Перепишите дословно фрагмент текста о журнале «Наш современник». Начните с места, где стоят слова «Публицистика, даже самая», и остановитесь после слов «самогон и т.д.).».

• [ТЕКСТ ДЛЯ ЧТЕНИЯ]:
--

Хороший был журнал «Наш современник». Но, увы, «принципы родной крови» и тут срезали добрые пласты русской литературы, скособочили её. Многие писатели туда не ходоки; отошьют. Унынием несёт с его страниц, где если и чувствуется почва, то неродящая, какие-то мхи и супесь. Давно всё пережито, пережёвано на десятки раз, вяло, пустомясо и безъязыко, и это в наши дни, когда русская деревня особенно, как никогда прежде, упала в печаль и разор, вопит о себе и не находит помощи. Редко когда проклюнется рассказ, родной по национальному чувству, отзывистый, полнокровный, энергический, где всё при месте, не ампутировано штампом. Давно не печатались романы и повести, когда, читая, хотелось бы заплакать, по-коровьи зареветь, удариться в слёзы, когда бы сердце зашлось от последней явленной правды, когда образы во всей полноте открывали бы всю красоту и мятежность природы и русского характера. Только публицисты (Александр Казинцев, Сергей Кара-Мурза, Сергей Куняев и др.) воюют с открытым забралом, но они никак не покрывают своим темпераментом той национально заострённой художественной литературы, которая и делала честь журналу и прославила его.
Публицистика, даже самая злободневная, возбуждает, разжигает ум, сознание; добрая же беллетристика действует на духовное, душевное и сердечное, куда чужой острый ум почти не имеет дороги, но припускает глухого раздражения и тупой боли. Всё вроде бы правда, но так безвыходно, мучительно терзает она, ибо нынешний публицист очень редко намечает путей к сопротивлению, не указывает дороги к спасению… Хороший роман читается долго и трудно; за один раз куснёшь вроде бы и мало, а жевать можно долго. Это мир в страстях, коими очерк обделён. Не та закваска, не те бродильные дрожжи, значит, и не тот хмельной напиток (бражка, пиво, самогон и т.д.).
Но для знания, для затеи, для сердечной полноты, для полнокровной жизни нужны человеку все отрасли творчества, куда скидывается в поисках наш ум и чего страждет душа. Пренебречь хотя бы одним – значит обеднить ум и сквасить душу…
С редактором «Нашего современника» у меня не раз случался разговор о литературе, дескать, запихнули её на задворки за ненадобностью. Куняев же отвечал мне с непонятной обидою: «А зачем романы? Только место занимают… Нам не нужны художественные вещи». Это звучало так неожиданно, что меня забирал столбняк и отнимался язык. Мы-то, дурачьё, ратуем со всех трибун, что главное для писателя – русское слово во всей его полнокровной телесности, но оно, оказывается, лишнее на литературной ниве. А душа-то живёт в слове и словом, им окормляется, к нему особенно податлива и прилипчива.

--

• [ВЫБОРКА ДАННЫХ]:
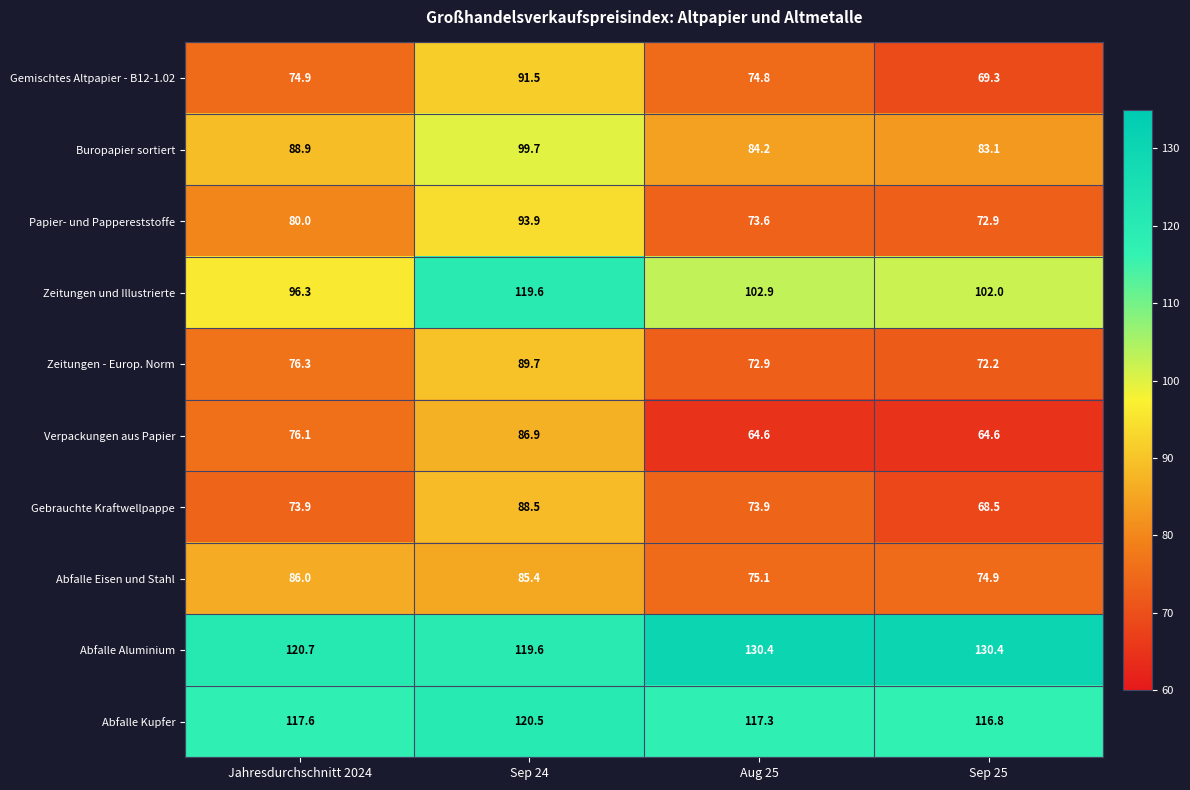

What is the minimum value shown in the chart?

64.6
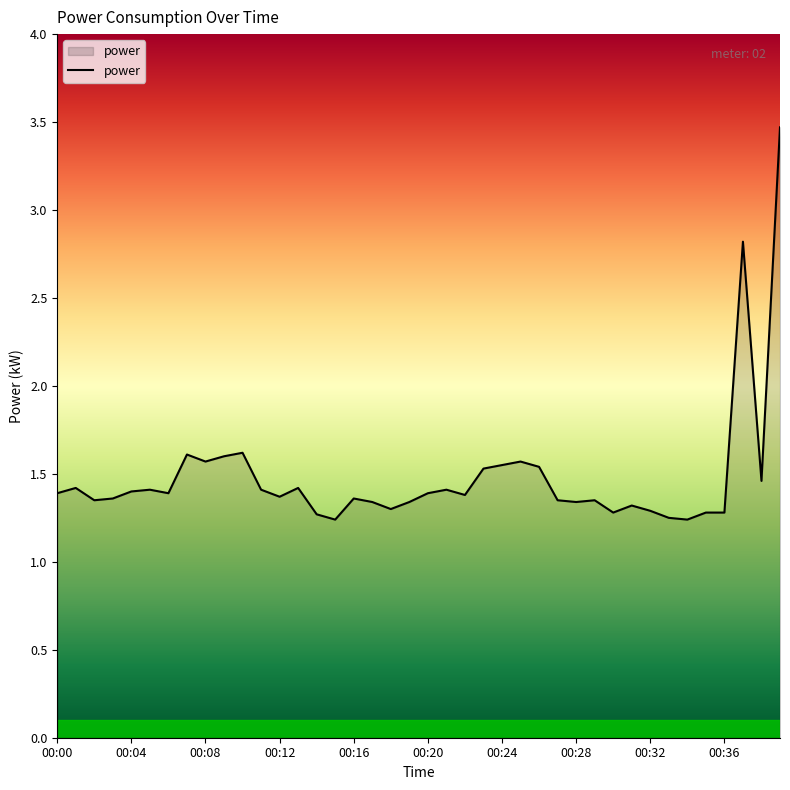

What is the maximum value shown in the chart?

3.5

--

• [ОТВЕТ]:
Публицистика, даже самая злободневная, возбуждает, разжигает ум, сознание; добрая же беллетристика действует на духовное, душевное и сердечное, куда чужой острый ум почти не имеет дороги, но припускает глухого раздражения и тупой боли. Всё вроде бы правда, но так безвыходно, мучительно терзает она, ибо нынешний публицист очень редко намечает путей к сопротивлению, не указывает дороги к спасению… Хороший роман читается долго и трудно; за один раз куснёшь вроде бы и мало, а жевать можно долго. Это мир в страстях, коими очерк обделён. Не та закваска, не те бродильные дрожжи, значит, и не тот хмельной напиток (бражка, пиво, самогон и т.д.).